◆ Source extract:

Festival Review: Elita Design Week Festival 9
By: Drew Parrish
Elita Design Festival 9 – Milan, Italy
Teatro Franco Parenti (and various clubs throughout the city)
April 9-14, 2014
Elita Design Week Festival 9, a festival dedicated to contemporary music and design. How deliciously broad, the term contemporary music. Contemporary is a common word, we hear it frequently, but are all of us experiencing contemporary culture? It made me curious to how an event dedicated to what is contemporary perceives itself. So I ventured to one of the crown jewels of fashion world, Milano, Italy, to learn more about what it means to be contemporary. I received a musical lesson on the meaning of contemporary. I learned it in the most fashionable, half-assed mosh pit I have ever been in, I learned it at the silent disco in the beer garden outside the venue, I learned it from the ticket checkers, dressed in all black suits, that didn’t pat me down a single time, but most of all I learned through all night dancing.
On Day 1 I walked into Teatro Franco Parenti, and did myself the pleasure of hearing an artist for the first time at their live show. In fact I did it twice. Wild Beasts and Joan as Policewoman.
Wild Beasts kicked things off with an onslaught of aura. Two vocalists both with impressive range combined with soaring atmospheric synths to create an engaging soundscape. Layer in guitar, bass guitar, and a variety of live and programmed drums, and I was finding it hard to decide whether I should sway romantically with my eyes closed or dance around fiendishly like I usually do. Naturally I opted for both, diverse reaction seemed like the most appropriate response to the diverse music of Wild Beasts. The set was a sonic journey, from the cathartic textures and falsettos (a la Arcade Fire) of the song “Wanderlust” to the upbeat, indie quintessential “All The King’s Men.” I left with the best music recommendation one can get.

◆ Entries provided:
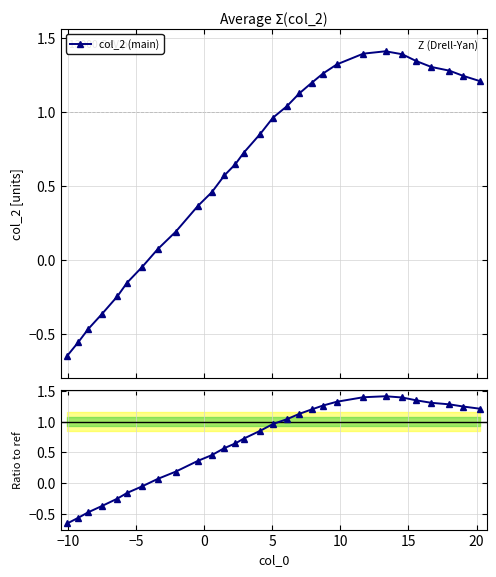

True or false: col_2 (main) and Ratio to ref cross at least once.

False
* * *
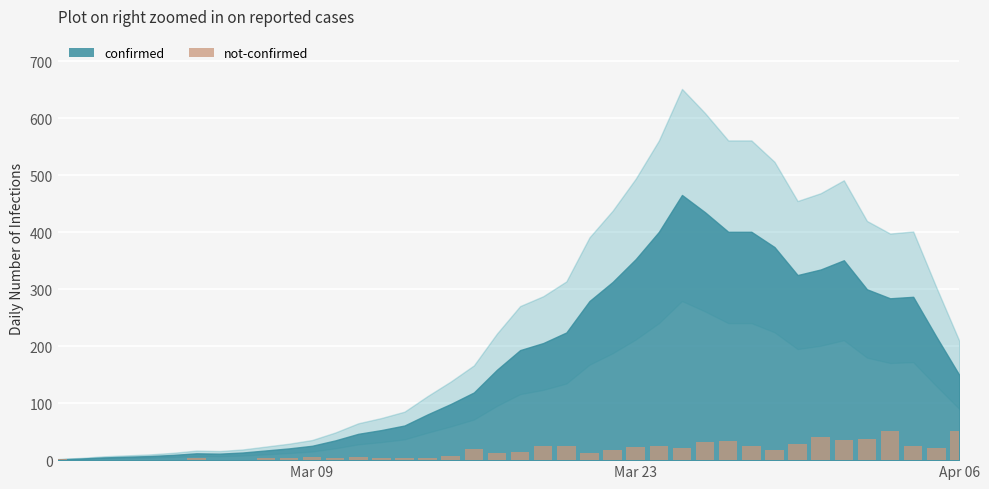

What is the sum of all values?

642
* * *
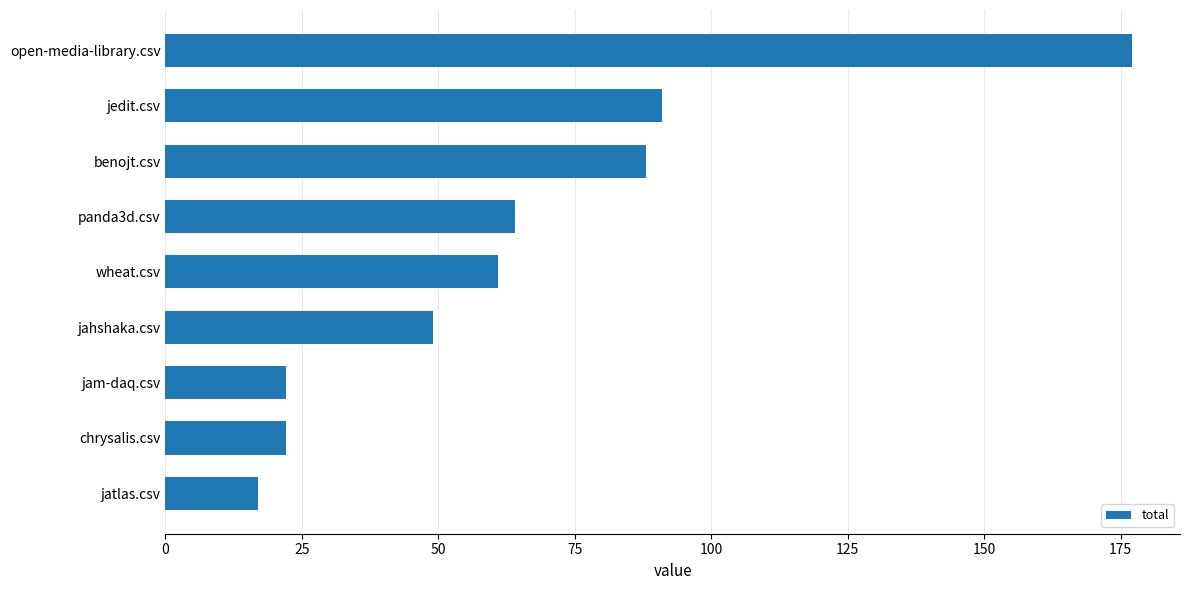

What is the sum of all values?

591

◆ Task list:
(1) Edit the festival review, starting at the words "Wild Beasts kicked" and stopping after "one can get.", and write that passage out again with "synths" changed to "keyboards".
(2) In the festival review, which two acts did the writer hear live for the first time on Day 1?

◆ Exercise results:
(1)
Wild Beasts kicked things off with an onslaught of aura. Two vocalists both with impressive range combined with soaring atmospheric keyboards to create an engaging soundscape. Layer in guitar, bass guitar, and a variety of live and programmed drums, and I was finding it hard to decide whether I should sway romantically with my eyes closed or dance around fiendishly like I usually do. Naturally I opted for both, diverse reaction seemed like the most appropriate response to the diverse music of Wild Beasts. The set was a sonic journey, from the cathartic textures and falsettos (a la Arcade Fire) of the song “Wanderlust” to the upbeat, indie quintessential “All The King’s Men.” I left with the best music recommendation one can get.

(2) Wild Beasts and Joan as Policewoman